We assessed the body magnesium status of 18 men with variant angina: Group 1 (> or = 4 attacks/week, n = 7) and Group 2 (< 4 attacks/week, n = 11). Concentrations of magnesium were determined in serum, urine, mononuclear cells and erythrocytes, and the 24-h magnesium retention rate was determined.
Group 1 showed a higher 24-h magnesium retention rate (mean +/- SEM 63.5 +/- 7.6% vs. 24.9 +/- 2.7%, p < 0.01) and a lower intracellular concentration of magnesium in mononuclear cells and erythrocytes than did Group 2 (respectively, 156.3 +/- 13.5 vs. 212.1 +/- 6.9 fg/cell, p < 0.01; and 3.5 +/- 0.5 vs. 5.2 +/- 0.4 fg/cell, p < 0.05), demonstrating the presence of magnesium deficiency in Group 1. The 24-h magnesium retention rate and intracellular concentrations of magnesium in mononuclear cells and erythrocytes correlated well with the frequency of anginal attacks (r = 0.78, p < 0.01; r = -0.78, p < 0.01; r = -0.62, p < 0.01, respectively) for all patients.

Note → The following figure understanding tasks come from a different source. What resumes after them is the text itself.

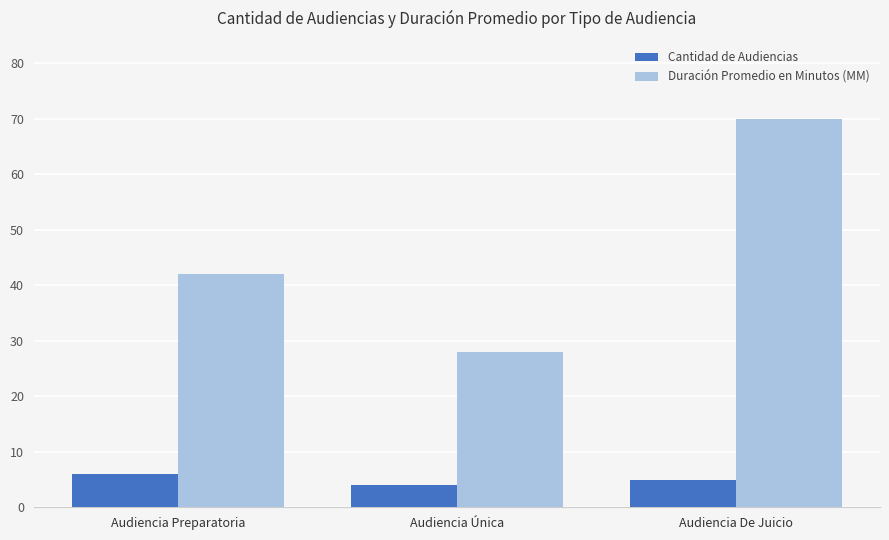

Does the chart contain stacked bars?

No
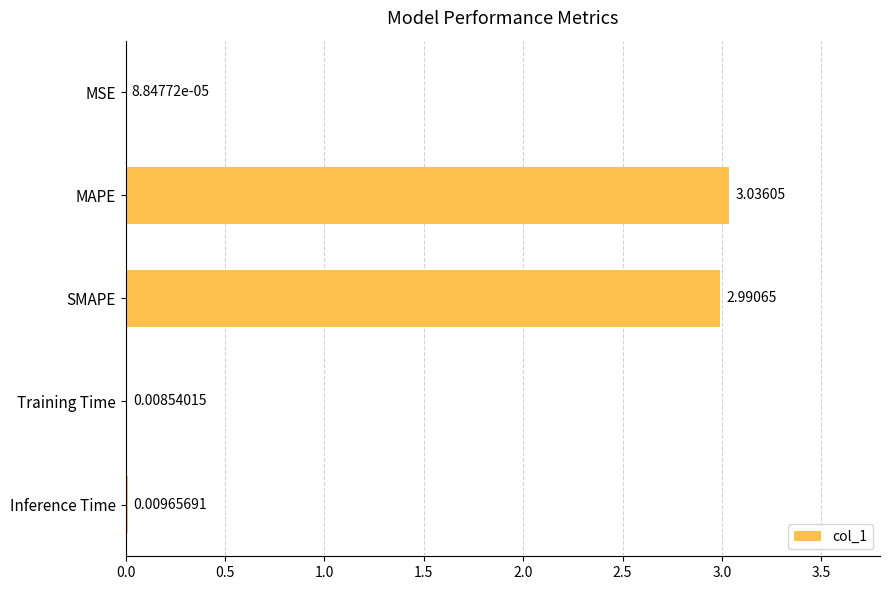

At which label is the value closest to 1?

Inference Time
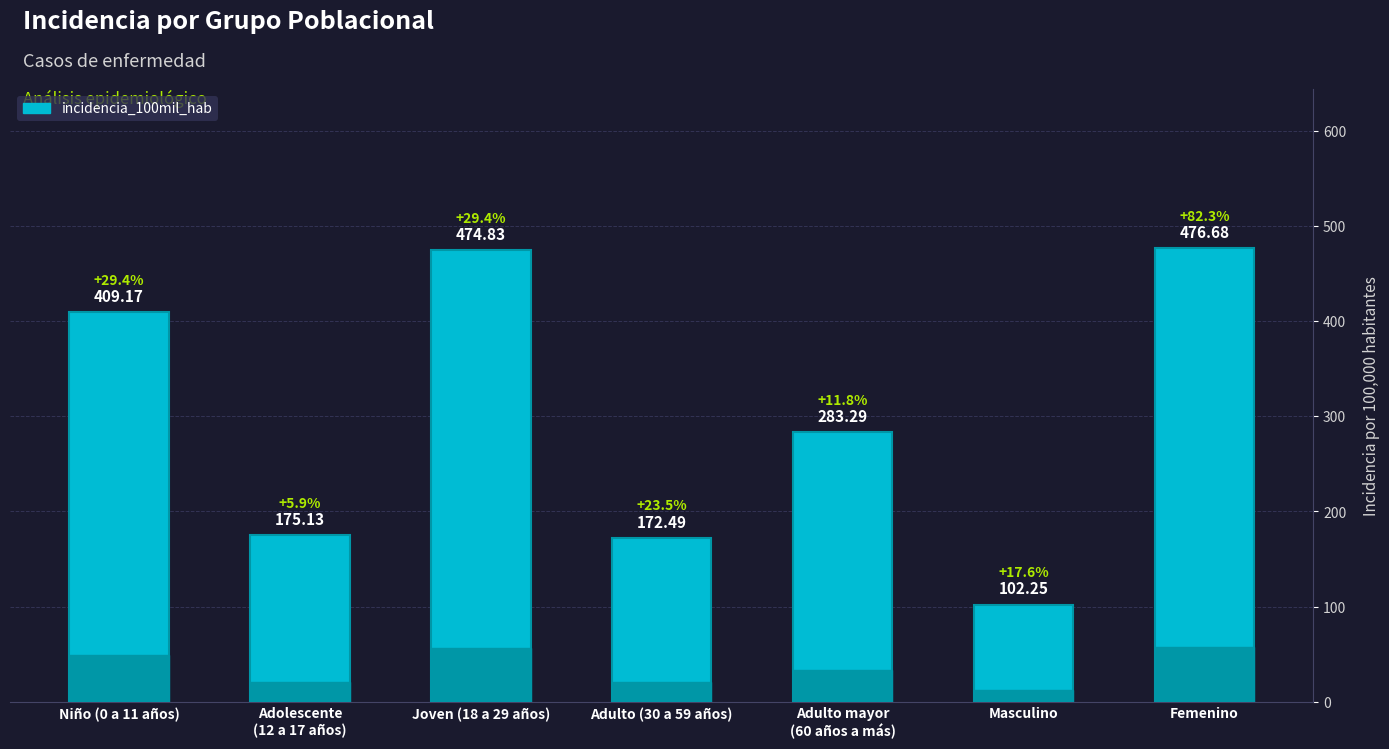

Between Adolescente
(12 a 17 años) and Masculino, which is larger?

Adolescente
(12 a 17 años)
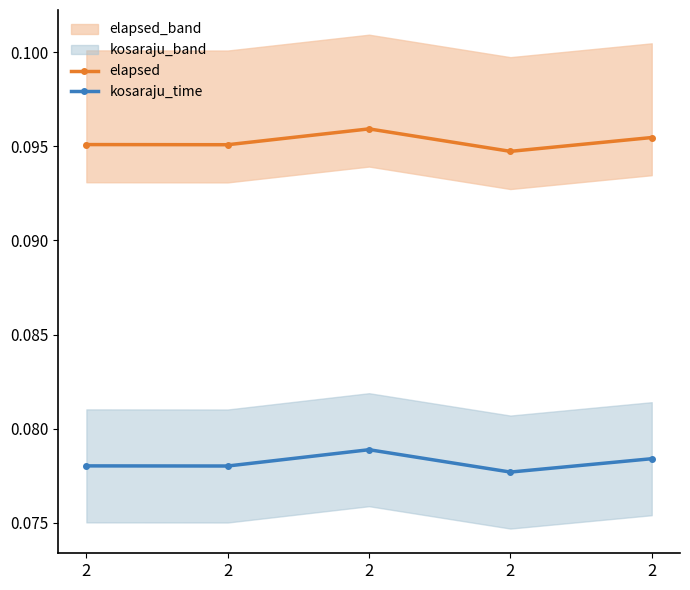

At how many categories does at least one series exceed 0?

5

Data suggest that the magnesium status of men with variant angina is closely related to disease activity.
我们评估了镁缺乏的严重程度是否与变异型心绞痛的发作频率相关。
镁缺乏可能与变异型心绞痛的发生有关。然而,变异型心绞痛的活动与镁缺乏之间的关系仍有待阐明。
我们评估了18名变异型心绞痛男性患者的体内镁状态:第1组(每周发作≥4次,n = 7)和第2组(每周发作<4次,n = 11)。测定血清、尿液、单核细胞和红细胞中的镁浓度,并测定24小时镁潴留率。

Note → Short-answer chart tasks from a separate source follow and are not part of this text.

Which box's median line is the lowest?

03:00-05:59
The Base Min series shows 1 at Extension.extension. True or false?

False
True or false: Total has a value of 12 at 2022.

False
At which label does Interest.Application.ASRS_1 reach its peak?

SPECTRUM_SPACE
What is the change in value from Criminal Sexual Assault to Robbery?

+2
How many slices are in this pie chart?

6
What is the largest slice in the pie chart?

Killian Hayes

第1组的24小时镁潴留率较高(平均±标准误63.5±7.6% 对24.9±2.7%,p < 0.01),且单核细胞和红细胞中的细胞内镁浓度低于第2组(分别为156.3±13.5对212.1±6.9 fg/细胞,p < 0.01;以及3.5±0.5对5.2±0.4 fg/细胞,p < 0.05),表明第1组存在镁缺乏。所有患者的24小时镁潴留率以及单核细胞和红细胞中的细胞内镁浓度与心绞痛发作频率密切相关(r分别为0.78,p < 0.01;r为 -0.78,p < 0.01;r为 -0.62,p < 0.01)。
数据表明变异型心绞痛男性患者的镁状态与疾病活动密切相关。